A histórica conquista da Taça dos Mosqueteiros por Alexander Zverev redesenhou as manchetes esportivas neste início de semana. O primeiro título de Grand Slam do alemão de 29 anos foi classificado pela mídia internacional como um prêmio à resiliência, destacando os bastidores psicológicos de uma final que teve contornos dramáticos do primeiro ao último ponto.
Confira abaixo como os principais jornais da França e da Itália cobriram o desfecho de Roland Garros 2026:
Na França: o fim do tabu e o peso do favoritismo
Os jornais franceses deram enorme destaque à precisão de Zverev, que soube carregar o peso de ser o homem a ser batido em Paris após as zebras das rodadas iniciais.
O tradicional L’Équipe enfatizou o tamanho do jejum quebrado pelo tenista germânico no saibro parisiense:
“89 anos de espera por um alemão: após a eliminação de Jannik Sinner na segunda rodada, Zverev era considerado o claro favorito e correspondeu às expectativas durante as duas semanas inteiras.”
Já o Le Figaro preferiu focar na barreira mental que o número 3 do mundo precisou derrubar nos vestiários após acumular três vices em majors:
“Após uma final de tirar o fôlego, Alexander Zverev vence seus demônios e conquista seu primeiro título de grand slam.”
Na Itália: orgulho por Cobolli e respeito ao campeão
A cobertura italiana foi uma mistura de sentimentos. Se por um lado houve a frustração de ver o jovem Flavio Cobolli bater na trave, por outro sobrou respeito ao abraço sincero entre os dois finalistas na rede.

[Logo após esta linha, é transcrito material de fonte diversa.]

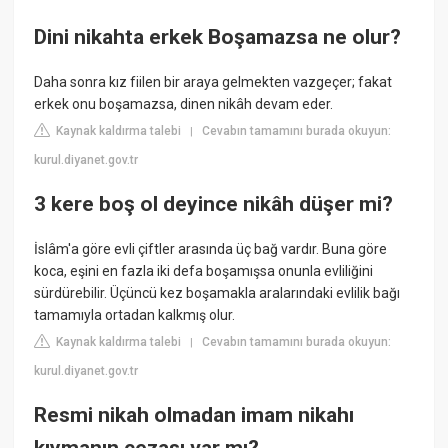
Dini nikahta erkek Boşamazsa ne olur?
Daha sonra kız fiilen bir araya gelmekten vazgeçer; fakat
erkek onu boşamazsa, dinen nikâh devam eder.
Kaynak kaldırma talebi
Cevabın tamamını burada okuyun:
|
kurul.diyanet.gov.tr
3 kere boş ol deyince nikâh düşer mi?
İslâm'a göre evli çiftler arasında üç bağ vardır. Buna göre
koca, eşini en fazla iki defa boşamışsa onunla evliliğini
sürdürebilir. Üçüncü kez boşamakla aralarındaki evlilik bağı
tamamıyla ortadan kalkmış olur.
Kaynak kaldırma talebi
Cevabın tamamını burada okuyun:
|
kurul.diyanet.gov.tr
Resmi nikah olmadan imam nikahı
kıymanın cezası var mı?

A La Gazzetta dello Sport detalhou a intensidade do confronto e fez questão de enaltecer o lado humano e a amizade dos atletas nos bastidores do circuito:
“Um Cobolli em grande forma não foi suficiente, Roland Garros pertence a Zverev! Flavio o levou ao quinto set, mas depois desmoronou. Sascha encerrou a partida em lágrimas e, em seguida, abraçou Flavio Cobolli, um de seus amigos mais próximos no circuito. A Itália não consegue comemorar um novo vencedor de grand slam depois de Pietrangeli, Panatta e Sinner.”
Complementando a visão dolorosa do vice-campeonato, o Tuttosport reconheceu a frieza do alemão no momento em que a quadra Philippe-Chatrier mais ferveu:
“O conto de fadas termina no quinto set: Roland Garros vai para o alemão. No set decisivo, Zverev dominou e venceu da mesma forma que havia começado.”